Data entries
----------
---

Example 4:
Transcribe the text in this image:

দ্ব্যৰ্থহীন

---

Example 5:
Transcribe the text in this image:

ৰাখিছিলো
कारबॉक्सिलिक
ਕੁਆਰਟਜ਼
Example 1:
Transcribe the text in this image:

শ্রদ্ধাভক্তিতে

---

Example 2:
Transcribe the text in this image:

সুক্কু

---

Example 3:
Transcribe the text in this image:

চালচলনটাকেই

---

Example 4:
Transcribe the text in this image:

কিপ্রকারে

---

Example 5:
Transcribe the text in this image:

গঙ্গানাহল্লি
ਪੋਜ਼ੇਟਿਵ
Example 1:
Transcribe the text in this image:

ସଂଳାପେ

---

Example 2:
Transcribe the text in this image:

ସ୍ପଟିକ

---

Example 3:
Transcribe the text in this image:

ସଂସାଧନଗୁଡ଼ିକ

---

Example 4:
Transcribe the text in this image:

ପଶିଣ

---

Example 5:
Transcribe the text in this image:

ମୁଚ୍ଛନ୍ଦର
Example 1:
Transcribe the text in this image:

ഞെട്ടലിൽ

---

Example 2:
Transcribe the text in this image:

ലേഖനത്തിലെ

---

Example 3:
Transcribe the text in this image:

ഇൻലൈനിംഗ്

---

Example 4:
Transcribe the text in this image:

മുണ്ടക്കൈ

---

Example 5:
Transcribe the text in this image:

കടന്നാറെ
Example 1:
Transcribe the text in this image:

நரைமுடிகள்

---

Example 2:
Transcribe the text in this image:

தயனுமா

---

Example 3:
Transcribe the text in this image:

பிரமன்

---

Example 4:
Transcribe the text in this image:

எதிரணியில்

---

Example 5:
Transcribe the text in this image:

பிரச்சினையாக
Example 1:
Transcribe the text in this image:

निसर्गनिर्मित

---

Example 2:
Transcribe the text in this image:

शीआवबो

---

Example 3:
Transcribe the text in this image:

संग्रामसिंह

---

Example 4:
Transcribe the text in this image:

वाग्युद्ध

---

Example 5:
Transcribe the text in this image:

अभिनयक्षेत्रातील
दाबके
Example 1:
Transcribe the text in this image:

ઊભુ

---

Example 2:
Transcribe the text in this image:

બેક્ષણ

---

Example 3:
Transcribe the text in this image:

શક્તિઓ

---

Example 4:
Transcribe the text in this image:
----------
*Directions:* Transcribe the records. Keep every word exactly as it stands.

*Task output:*
---

Example 4:
Transcribe the text in this image:

দ্ব্যৰ্থহীন

---

Example 5:
Transcribe the text in this image:

ৰাখিছিলো
कारबॉक्सिलिक
ਕੁਆਰਟਜ਼
Example 1:
Transcribe the text in this image:

শ্রদ্ধাভক্তিতে

---

Example 2:
Transcribe the text in this image:

সুক্কু

---

Example 3:
Transcribe the text in this image:

চালচলনটাকেই

---

Example 4:
Transcribe the text in this image:

কিপ্রকারে

---

Example 5:
Transcribe the text in this image:

গঙ্গানাহল্লি
ਪੋਜ਼ੇਟਿਵ
Example 1:
Transcribe the text in this image:

ସଂଳାପେ

---

Example 2:
Transcribe the text in this image:

ସ୍ପଟିକ

---

Example 3:
Transcribe the text in this image:

ସଂସାଧନଗୁଡ଼ିକ

---

Example 4:
Transcribe the text in this image:

ପଶିଣ

---

Example 5:
Transcribe the text in this image:

ମୁଚ୍ଛନ୍ଦର
Example 1:
Transcribe the text in this image:

ഞെട്ടലിൽ

---

Example 2:
Transcribe the text in this image:

ലേഖനത്തിലെ

---

Example 3:
Transcribe the text in this image:

ഇൻലൈനിംഗ്

---

Example 4:
Transcribe the text in this image:

മുണ്ടക്കൈ

---

Example 5:
Transcribe the text in this image:

കടന്നാറെ
Example 1:
Transcribe the text in this image:

நரைமுடிகள்

---

Example 2:
Transcribe the text in this image:

தயனுமா

---

Example 3:
Transcribe the text in this image:

பிரமன்

---

Example 4:
Transcribe the text in this image:

எதிரணியில்

---

Example 5:
Transcribe the text in this image:

பிரச்சினையாக
Example 1:
Transcribe the text in this image:

निसर्गनिर्मित

---

Example 2:
Transcribe the text in this image:

शीआवबो

---

Example 3:
Transcribe the text in this image:

संग्रामसिंह

---

Example 4:
Transcribe the text in this image:

वाग्युद्ध

---

Example 5:
Transcribe the text in this image:

अभिनयक्षेत्रातील
दाबके
Example 1:
Transcribe the text in this image:

ઊભુ

---

Example 2:
Transcribe the text in this image:

બેક્ષણ

---

Example 3:
Transcribe the text in this image:

શક્તિઓ

---

Example 4:
Transcribe the text in this image:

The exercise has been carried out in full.